Greetings from Park City

Greetings from the mighty Wasatch Range of Utah, Logue-heads! I’d been hearing great things about the snow in the middle Rockies, but after making the drive over the Continental Divide at Independence Pass and checking out Aspen, I’m sad to report it looks like the area needs another good storm before it’s time to hit the slopes. The simple fact that I was able to drive over 12,000 foot Independence Pass in my Toyota Camry alone is a sure sign that ski season isn’t quite here yet.  It is true, of course that Loveland and Arapahoe Basin, a bit to the East, did open last weekend. We’ll be heading over there to check it out tomorrow.

In the meantime, we’re here in Park City, where it is absolutely beautiful, but may of the slopes are still showing brown, yellow and green. During last year’s La Nina, all of the southern resorts starved through the driest winter on record, while everyone north of Crested Butte was swimming in snow. Word is that things could be reversed this year, as we enter an El Nino phase.

Ski Blog helps us to understand what all this means for your chances of getting some powder this winter.
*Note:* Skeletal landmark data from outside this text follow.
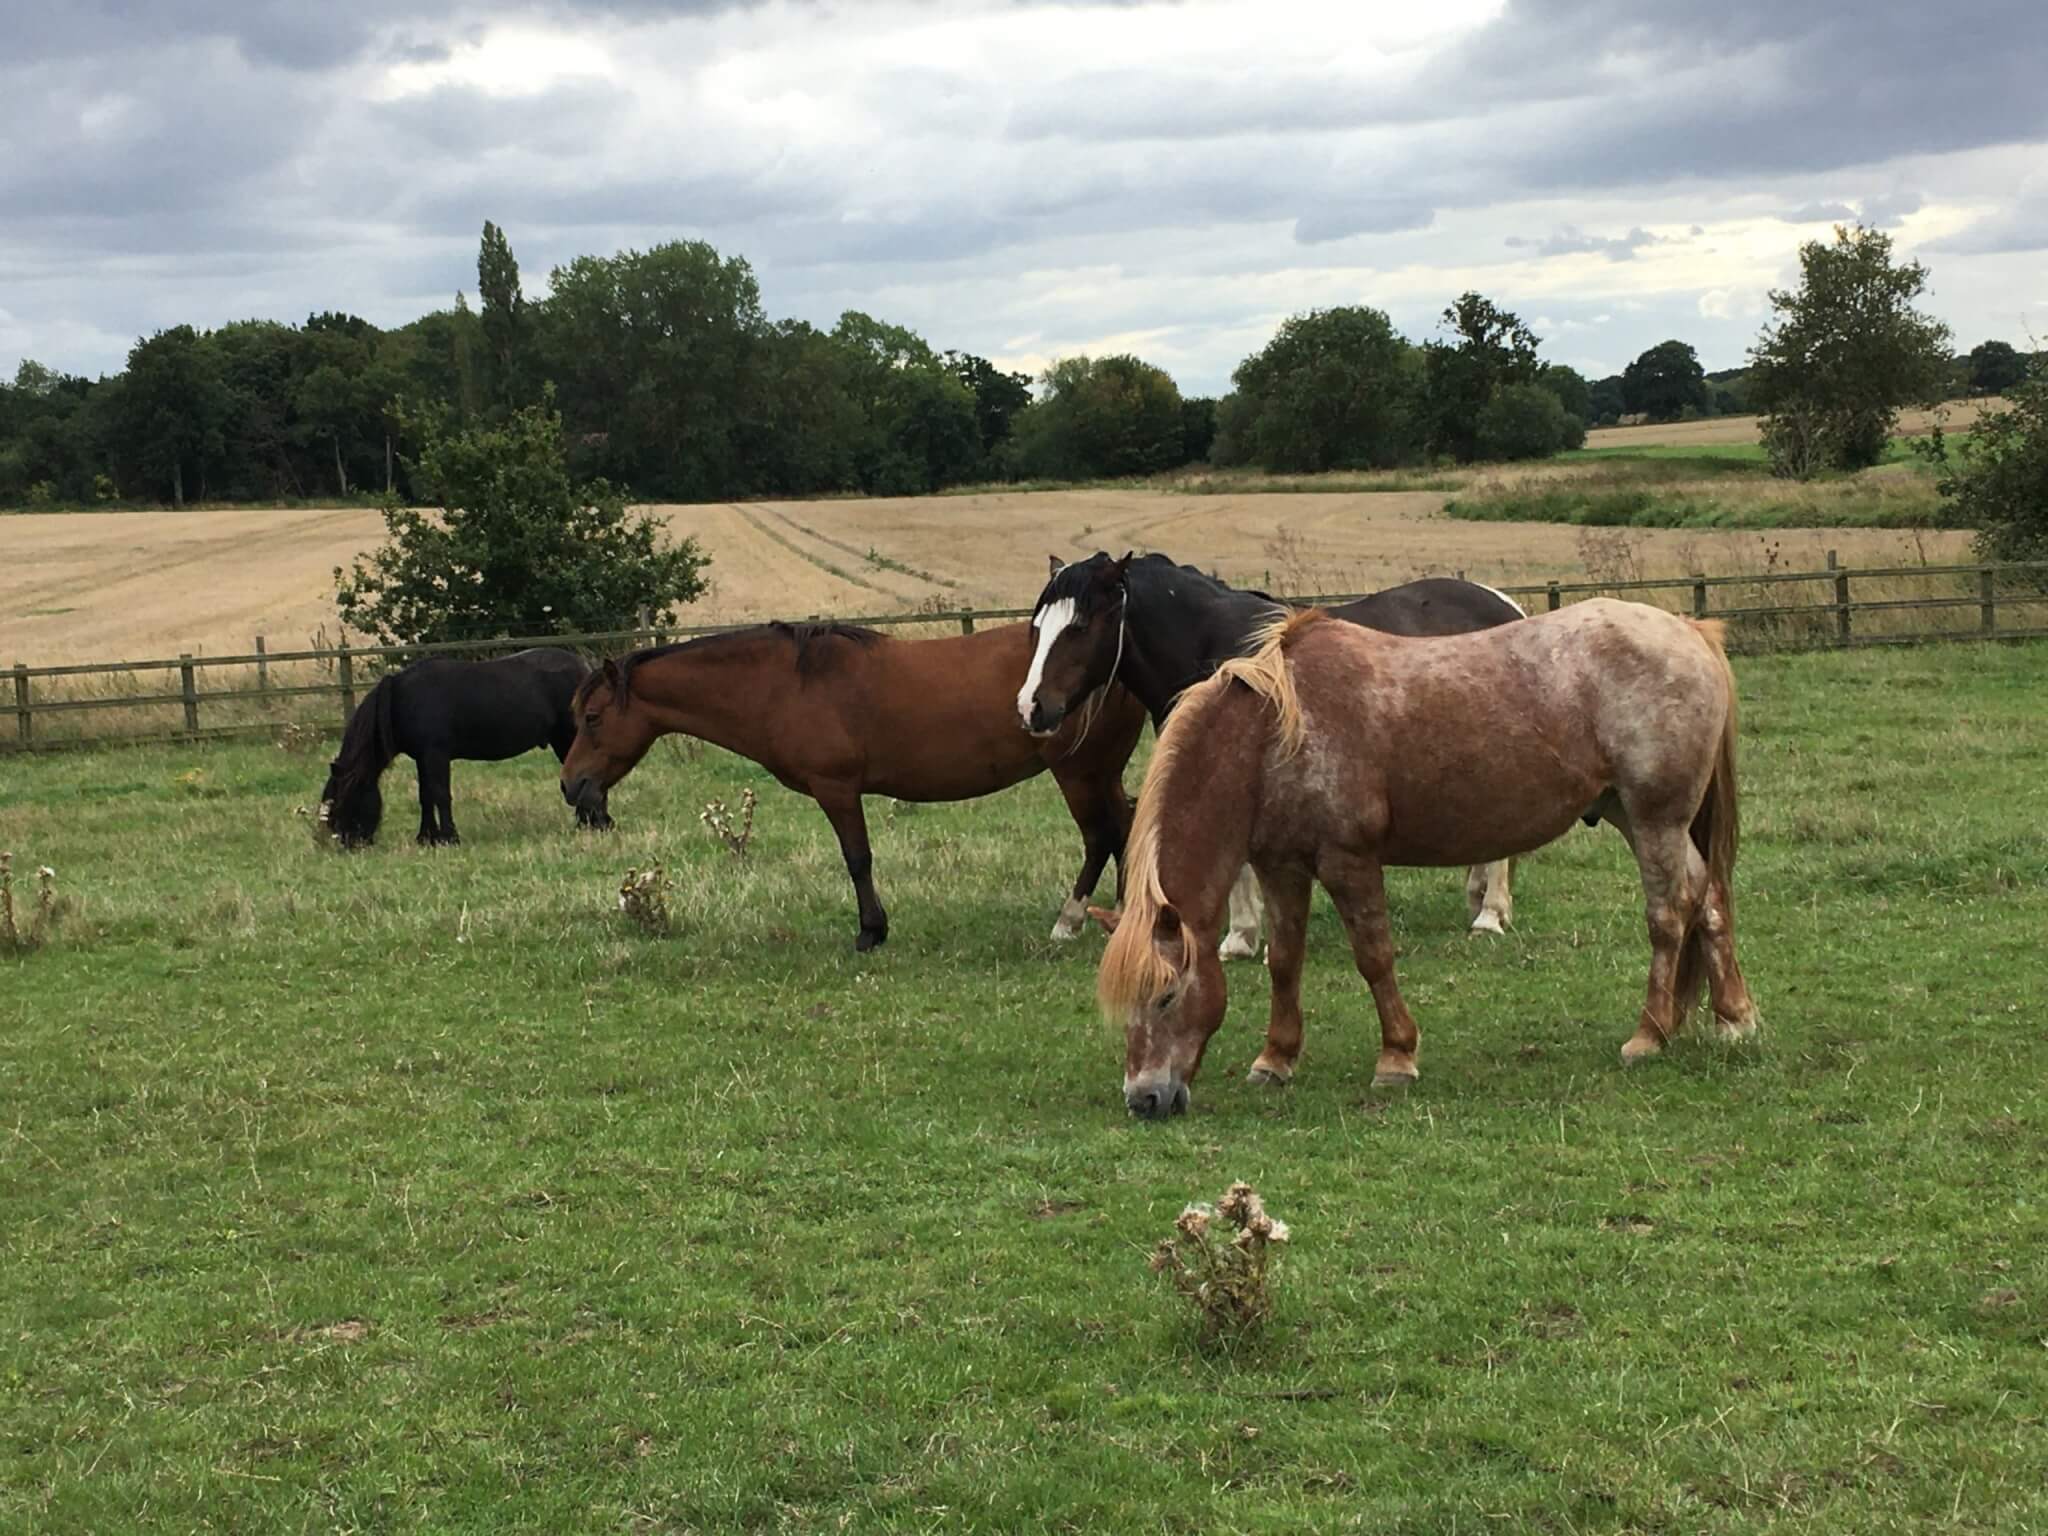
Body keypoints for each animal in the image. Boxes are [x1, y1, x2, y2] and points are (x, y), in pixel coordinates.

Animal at [315, 643, 606, 847]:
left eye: (340, 799)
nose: (346, 842)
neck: (402, 699)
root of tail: (584, 668)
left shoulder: (437, 755)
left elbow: (441, 795)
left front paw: (448, 837)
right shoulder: (423, 757)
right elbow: (425, 796)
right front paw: (426, 838)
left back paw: (597, 823)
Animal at [552, 622, 1146, 950]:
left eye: (594, 718)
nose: (571, 785)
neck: (786, 684)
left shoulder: (836, 788)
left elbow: (858, 859)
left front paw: (870, 931)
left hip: (1078, 771)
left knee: (1100, 836)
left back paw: (1070, 922)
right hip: (1102, 771)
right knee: (1126, 827)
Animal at [1015, 552, 1531, 950]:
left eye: (1080, 626)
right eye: (1037, 627)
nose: (1030, 707)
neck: (1216, 650)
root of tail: (1506, 606)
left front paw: (1243, 936)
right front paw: (1240, 937)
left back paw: (1490, 915)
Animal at [1097, 602, 1753, 1122]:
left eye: (1165, 996)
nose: (1144, 1099)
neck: (1274, 738)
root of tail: (1689, 629)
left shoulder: (1349, 862)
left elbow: (1374, 957)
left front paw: (1396, 1057)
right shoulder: (1281, 867)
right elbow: (1284, 962)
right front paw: (1275, 1059)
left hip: (1655, 818)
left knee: (1669, 915)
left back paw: (1650, 1035)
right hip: (1634, 815)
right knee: (1710, 898)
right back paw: (1733, 1020)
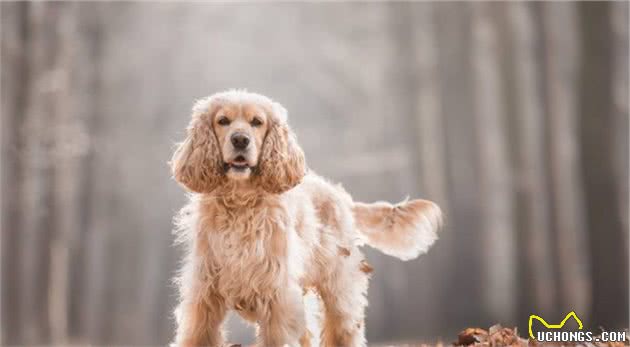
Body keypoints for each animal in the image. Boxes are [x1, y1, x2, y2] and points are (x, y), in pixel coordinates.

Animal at [170, 90, 442, 347]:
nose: (240, 140)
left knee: (345, 330)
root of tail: (341, 196)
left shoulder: (277, 295)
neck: (240, 203)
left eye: (257, 122)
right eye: (222, 121)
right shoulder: (204, 294)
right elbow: (197, 337)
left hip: (339, 289)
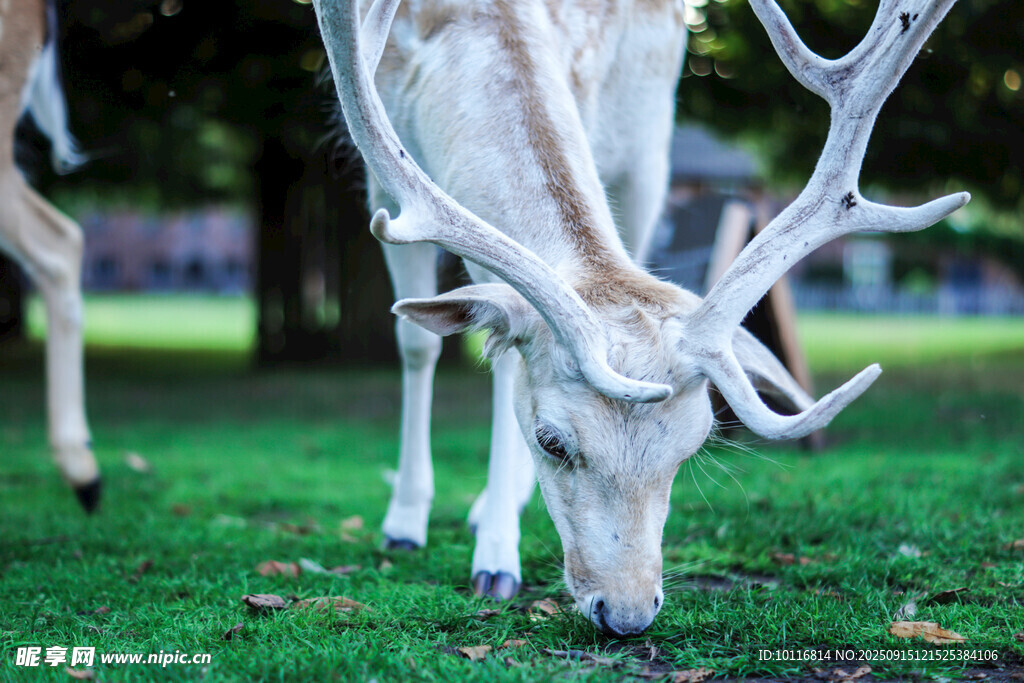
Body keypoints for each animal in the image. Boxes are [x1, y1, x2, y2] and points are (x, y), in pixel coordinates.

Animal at [312, 0, 967, 636]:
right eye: (551, 442)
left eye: (693, 444)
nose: (627, 614)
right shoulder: (381, 182)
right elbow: (418, 344)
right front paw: (411, 526)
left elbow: (501, 363)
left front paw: (496, 552)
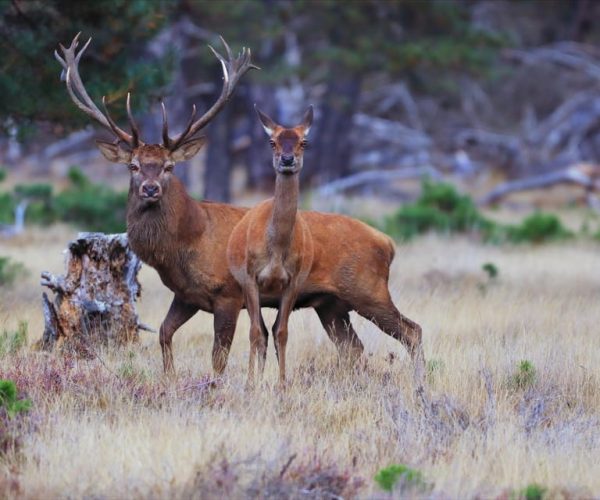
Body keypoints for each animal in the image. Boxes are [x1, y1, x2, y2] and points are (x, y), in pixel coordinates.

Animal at [227, 104, 314, 386]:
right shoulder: (250, 277)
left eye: (303, 142)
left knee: (271, 330)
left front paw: (283, 384)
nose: (286, 160)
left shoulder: (293, 281)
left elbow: (282, 332)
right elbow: (254, 332)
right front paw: (250, 384)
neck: (276, 251)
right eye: (272, 141)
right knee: (260, 331)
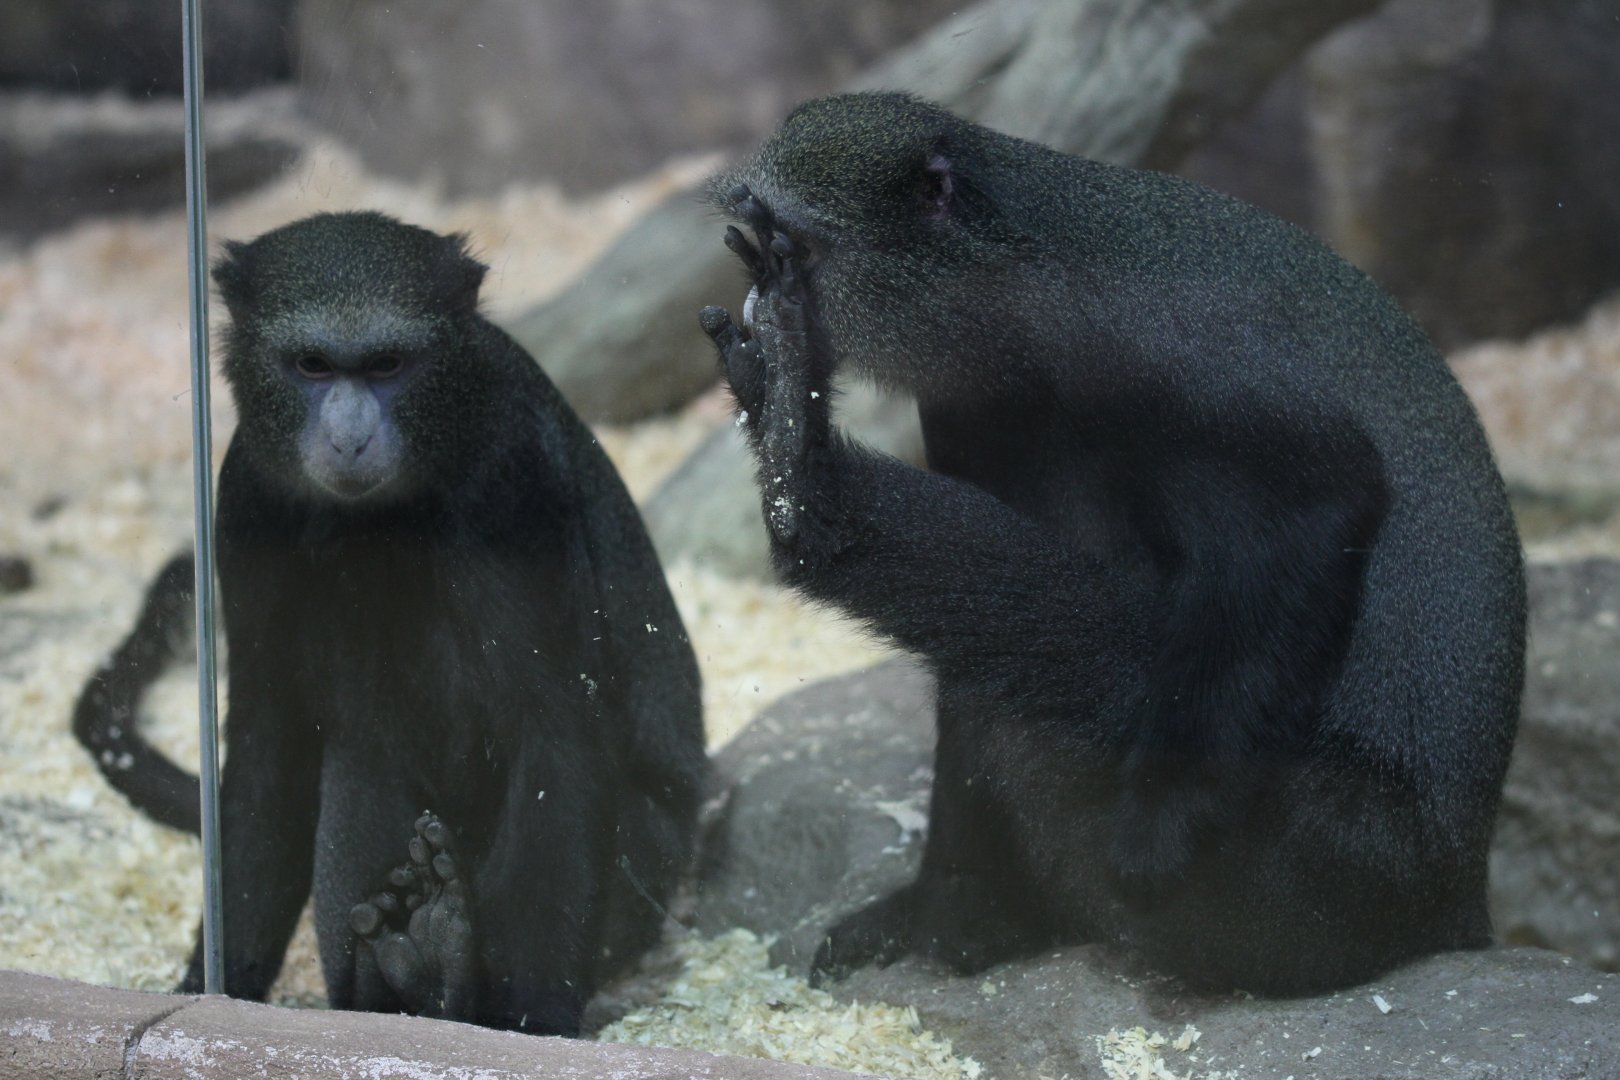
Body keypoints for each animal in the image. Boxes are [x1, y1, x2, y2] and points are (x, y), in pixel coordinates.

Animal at [74, 211, 706, 1034]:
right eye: (312, 366)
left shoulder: (516, 477)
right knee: (360, 752)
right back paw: (406, 978)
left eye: (387, 365)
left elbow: (557, 731)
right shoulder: (244, 501)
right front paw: (206, 990)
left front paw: (533, 1024)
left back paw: (449, 974)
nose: (348, 436)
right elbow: (270, 743)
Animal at [698, 92, 1525, 996]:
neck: (1012, 281)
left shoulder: (1154, 335)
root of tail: (1454, 900)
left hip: (1327, 866)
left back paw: (812, 487)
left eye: (788, 251)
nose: (757, 308)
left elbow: (1316, 500)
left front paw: (1160, 827)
El Nino strongly favors only Southern California, Arizona and far southern Utah, with milder effects extending to the southern Sierra and New Mexico. It may surprise people how small the correlations are at Tahoe and in southern Colorado. Everyone remembers the record Sierra snow during the record El Nino of 1982-83. But the 3rd and 4th strongest El Ninos (1992 and 1987) were severe drought years at Tahoe, and there are several good La Nina seasons, probably assisted by colder temperatures minimizing low elevation rain. The most southwestern locations in Colorado (Purgatory, Telluride and Red Mt. Pass) have even smaller correlations than North Tahoe.